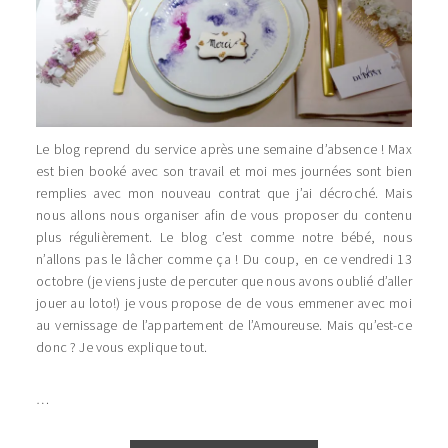
Le blog reprend du service après une semaine d’absence ! Max
est bien booké avec son travail et moi mes journées sont bien
remplies avec mon nouveau contrat que j’ai décroché. Mais
nous allons nous organiser afin de vous proposer du contenu
plus régulièrement. Le blog c’est comme notre bébé, nous
n’allons pas le lâcher comme ça ! Du coup, en ce vendredi 13
octobre (je viens juste de percuter que nous avons oublié d’aller
jouer au loto!) je vous propose de de vous emmener avec moi
au vernissage de l’appartement de l’Amoureuse. Mais qu’est-ce
donc ? Je vous explique tout.
…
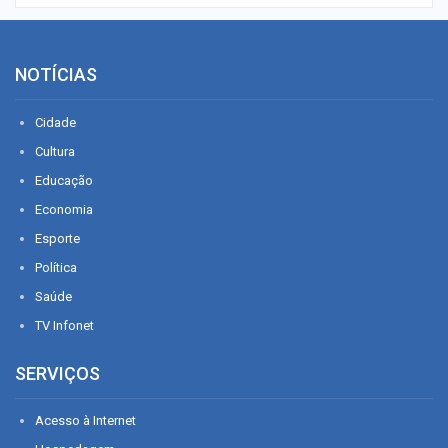
NOTÍCIAS
Cidade
Cultura
Educação
Economia
Esporte
Política
Saúde
TV Infonet
SERVIÇOS
Acesso à Internet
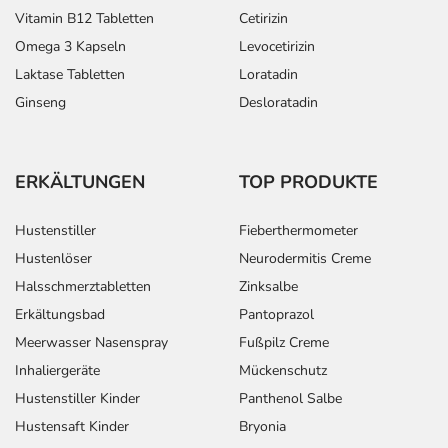
- Allgemeine Schwäche
Vitamin B12 Tabletten
Cetirizin
- Durstgefühl
Omega 3 Kapseln
Levocetirizin
- Schüttelfrost
Laktase Tabletten
Loratadin
- Störungen der Sexualfunktion, wie:
- Ejakulationsstörungen (Störungen beim Samenerguss)
Ginseng
Desloratadin
- Potenzstörungen
- Nasen-Rachen-Entzündung
- Kopfschmerzen
ERKÄLTUNGEN
TOP PRODUKTE
- Vermindertes sexuelles Verlangen
- Herzschwäche
Hustenstiller
Fieberthermometer
- Nasenbluten
Hustenlöser
Neurodermitis Creme
- Husten
Halsschmerztabletten
Zinksalbe
- Nesselausschlag (Urtikaria)
Erkältungsbad
Pantoprazol
- Juckreiz
- Schmerzhafte Monatsblutung (Dysmenorrhoe)
Meerwasser Nasenspray
Fußpilz Creme
- Fieber
Inhaliergeräte
Mückenschutz
- Schmerzen
Hustenstiller Kinder
Panthenol Salbe
Hustensaft Kinder
Bryonia
Bemerken Sie eine Befindlichkeitsstörung oder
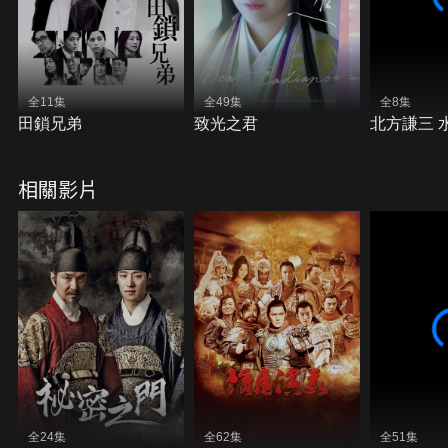
全11集
全49集
全8集
田鎖兄弟
致光之君
北方謙三 
相關影片
全24集
全62集
全51集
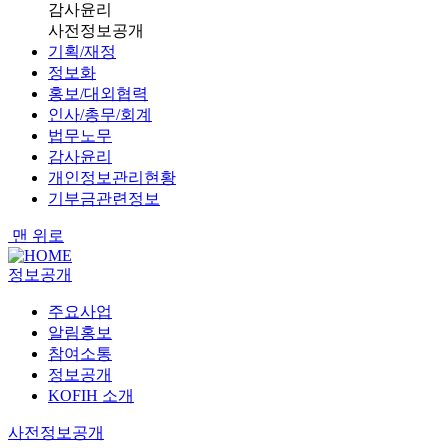
감사윤리
사전정보공개
기획/재정
정보화
홍보/대외협력
인사/총무/회계
법무노무
감사윤리
개인정보관리현황
기부금관련정보
맨 위로
정보공개
주요사업
알림홍보
참여소통
정보공개
KOFIH 소개
사전정보공개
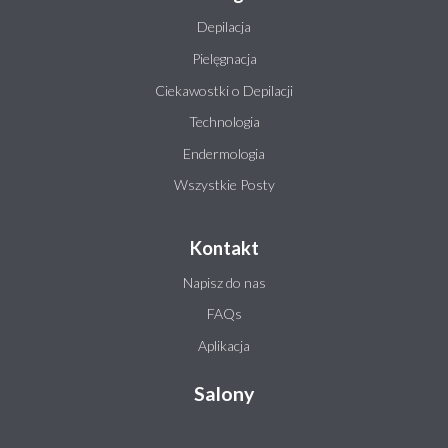
Depilacja
Pielęgnacja
Ciekawostki o Depilacji
Technologia
Endermologia
Wszystkie Posty
Kontakt
Napisz do nas
FAQs
Aplikacja
Salony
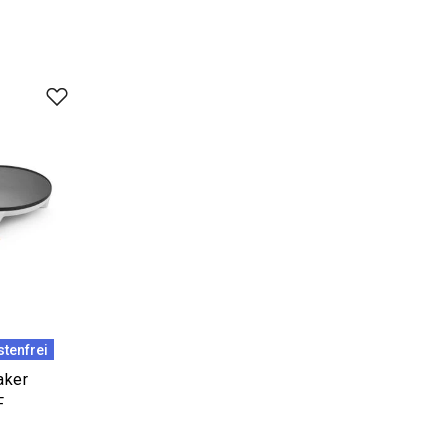
tenfrei
aker
F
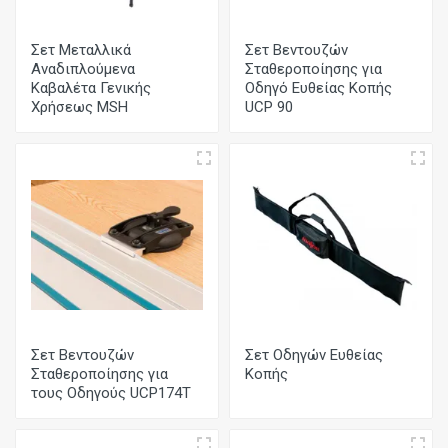
Σετ Μεταλλικά
Σετ Βεντουζών
Αναδιπλούμενα
Σταθεροποίησης για
Καβαλέτα Γενικής
Οδηγό Ευθείας Κοπής
Χρήσεως MSH
UCP 90
Σετ Βεντουζών
Σετ Οδηγών Ευθείας
Σταθεροποίησης για
Κοπής
τους Οδηγούς UCP174T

---

[WRITTEN TASK] In the records above, find the lines containing "Kinder" and copy them.

[ANSWER SPACE]
Hustenstiller Kinder
Hustensaft Kinder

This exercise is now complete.